F-2 MODELING HIV TRANSMISSION DYNAMICS IN CONJUNCTION WITH A MICROSIMULATION OF DISEASE PROGRESSION

Monday, October 21, 2013: 2:45 PM
Key Ballroom 3-4 (Hilton Baltimore)
Quantitative Methods and Theoretical Developments (MET)

Eric Lloyd Ross, AB1, Pamela P. Pei, PhD1, Rochelle P. Walensky, MD, MPH1, Elena Losina, PhD2, Milton C. Weinstein, PhD3 and Kenneth A. Freedberg, MD, MSc1, (1)Massachusetts General Hospital, Boston, MA, (2)Massachusetts General Hospital and Brigham and Women's Hospitals, Boston, MA, (3)Harvard School of Public Health, Boston, MA

Purpose: Many compartmental models have projected substantial reductions in HIV prevalence with expanded use of antiretroviral therapy (ART). Often these models simulate HIV disease as progression through 3-5 “health states,” culminating in death; ART slows, but does not reverse, this progression. Our objectives were to develop a dynamic HIV transmission model that could incorporate a more detailed simulation of HIV treatment, and to examine the implications of this framework for long-term epidemic projections.

Method: We combine two models to project HIV transmission. A stochastic, closed-cohort microsimulation (CEPAC-International) projects CD4 count, HIV viral load, and survival trajectories of an HIV-infected cohort. These trajectories are incorporated as inputs to an open-cohort Susceptible-Infected (SI) model of HIV transmission, in which infectivity depends on viral load. The microsimulation differs from simpler models in that ART increases patients' CD4 counts, rather than merely slowing disease progression. This produces improved health status by the time of ART failure and/or loss-to-follow-up, resulting in longer survival with uncontrolled viremia and relatively high infectivity.
To assess the implications of this modeling approach, we simulate a policy of immediate ART at diagnosis for HIV-infected patients in Kwa-Zulu Natal, South Africa. Literature-based, base-case inputs include: HIV diagnosis rate of 40/100PY, 80% virologic suppression at 6m on ART, 4% loss-to-follow-up at 12m, and 98% reduced infectivity with suppressed viral load; biannual viral load monitoring guides switch to 2nd-line ART. For comparison, we approximate simpler models by specifying immediate decline to pre-ART CD4 count upon ART failure/loss-to-follow-up; this effectively erases the health gains derived from ART, though it does not fully capture the continued progression while on ART in simpler models.

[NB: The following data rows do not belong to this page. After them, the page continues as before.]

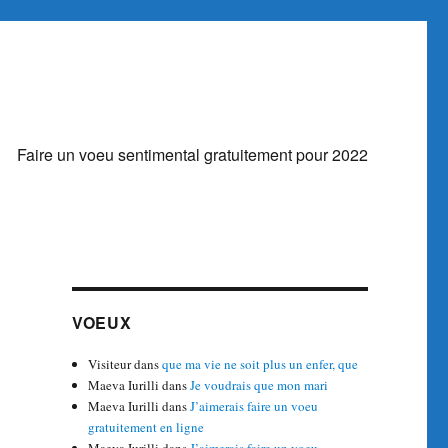
Faire un voeu sentimental gratuitement pour 2022
VOEUX
Visiteur
dans
que ma vie ne soit plus un enfer, que
Maeva Iurilli
dans
Je voudrais que mon mari
Maeva Iurilli
dans
J’aimerais faire un voeu
gratuitement en ligne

Result: In the base case, HIV incidence declines rapidly from 2.24/100PY to 1.35/100PY, and prevalence declines from 24% to 22% over 20 years. Eliminating the health gains from ART reduces average life-years with uncontrolled viremia from 7.7 to 6.0y; incidence declines to 1.20/100PY, and 20-year prevalence decreases to 19% (Figure).

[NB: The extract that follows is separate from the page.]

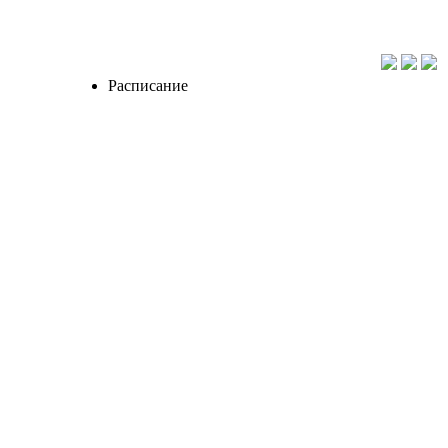
Расписание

Conclusion: Using an HIV microsimulation linked to an SI transmission model, we estimate that immediate ART in South Africa will modestly reduce HIV prevalence. Eliminating the health gains derived from ART – akin to simpler models – likely overestimates this reduction. These results highlight the importance of a detailed accounting of ART's health benefits in models of HIV transmission.